##### Data for this exercise

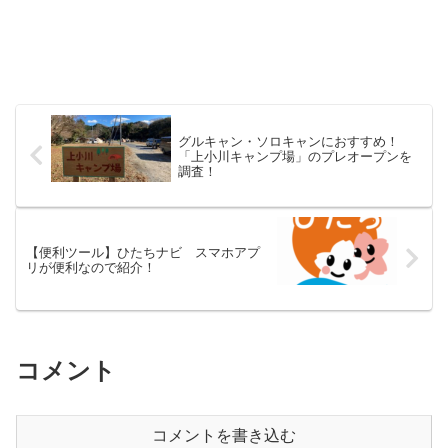
グルキャン・ソロキャンにおすすめ！
「上小川キャンプ場」のプレオープンを
調査！
【便利ツール】ひたちナビ スマホアプ
リが便利なので紹介！
コメント
コメントを書き込む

##########

- _Work request_
Reproduce the lines above word for word, leaving out the pictures.

- _The answer_
グルキャン・ソロキャンにおすすめ！
「上小川キャンプ場」のプレオープンを
調査！
【便利ツール】ひたちナビ スマホアプ
リが便利なので紹介！
コメント
コメントを書き込む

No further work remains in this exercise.